The military said Sunday that since the resumption of fighting in the Gaza Strip, it had struck over 2,900 targets, killing at least 800 terror operatives, among them some 50 senior officials and mid-level commanders, and over a dozen terrorists who participated in the October 7 onslaught.

The numbers refer to terror operatives whose deaths have been confirmed by name and ID number, though the military estimates that many more have been killed.

Hamas claims that over 3,785 Palestinians have been killed in that time. The figure has not been verified and does not differentiate between civilians and combatants.

People watch as smoke billows following an Israeli strike in Jabalia, in the northern Gaza Strip on May 25, 2025. (Bashar TALEB / AFP)

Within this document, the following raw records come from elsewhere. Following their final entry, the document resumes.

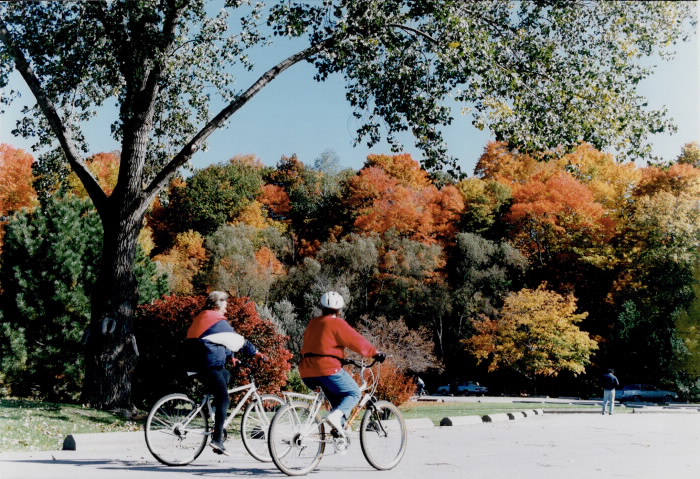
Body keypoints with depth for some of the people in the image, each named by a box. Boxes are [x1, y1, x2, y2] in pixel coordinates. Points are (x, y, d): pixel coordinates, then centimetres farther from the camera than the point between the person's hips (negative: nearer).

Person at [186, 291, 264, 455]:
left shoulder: (200, 319, 18)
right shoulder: (219, 322, -9)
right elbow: (238, 340, -6)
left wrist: (229, 356, 27)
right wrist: (254, 351, 6)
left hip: (198, 364, 9)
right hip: (210, 366, -9)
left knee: (226, 375, 30)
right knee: (224, 399, -7)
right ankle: (217, 439, -15)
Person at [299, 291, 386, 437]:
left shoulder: (313, 323, 20)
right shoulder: (337, 323, -2)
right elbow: (357, 341, -5)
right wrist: (376, 353, 4)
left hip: (307, 372, 7)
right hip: (328, 368, -7)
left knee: (337, 399, 23)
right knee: (354, 393, 7)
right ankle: (336, 416, -18)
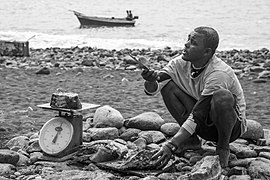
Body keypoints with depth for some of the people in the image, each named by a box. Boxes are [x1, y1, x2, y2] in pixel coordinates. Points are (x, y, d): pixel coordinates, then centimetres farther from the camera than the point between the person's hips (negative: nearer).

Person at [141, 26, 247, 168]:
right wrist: (151, 81, -41)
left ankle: (223, 147, -13)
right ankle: (191, 140, -1)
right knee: (166, 84, -9)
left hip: (232, 125, -6)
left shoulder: (218, 74, -29)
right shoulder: (181, 63, -9)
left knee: (222, 96, -39)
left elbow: (197, 115, -33)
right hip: (204, 126, 6)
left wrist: (171, 145, -38)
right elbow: (151, 90, -15)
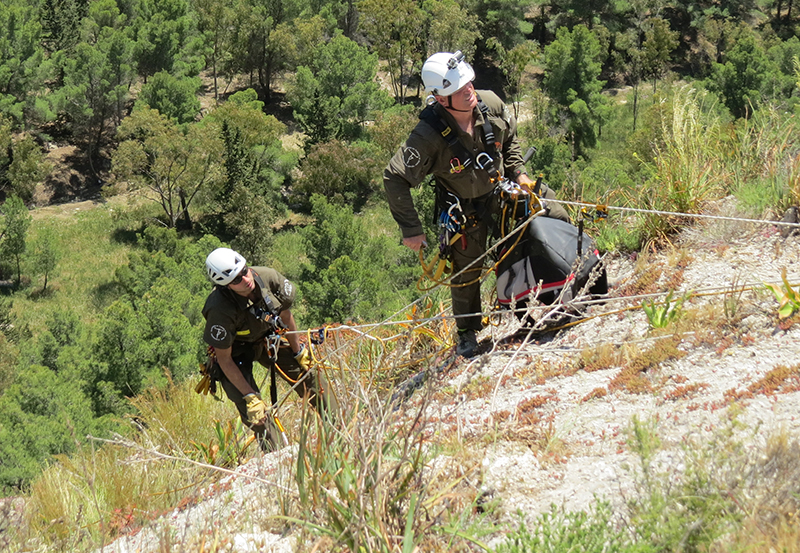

The IDF said there have been no recent changes to its airstrike policy, including what sort of collateral damage and how many civilian casualties are permissible during operations in Gaza.

According to the IDF, there has also been no change to the amount of collateral damage in strikes in practice, and the combatant-to-civilian deaths ratio has remained relatively the same throughout the war, with two to three civilians killed for every dead Hamas terror operative.

The military said that it is working to minimize the number of civilian casualties, and stresses that Hamas uses Gaza’s civilians as human shields, fighting from civilian areas, including homes, hospitals, schools, and mosques.

The Hamas-run Gaza health ministry says more than 53,000 people in the Strip have been killed or are presumed dead in the fighting so far. Israel says it has killed some 20,000 combatants in battle as of January and another 1,600 terrorists inside Israel on October 7.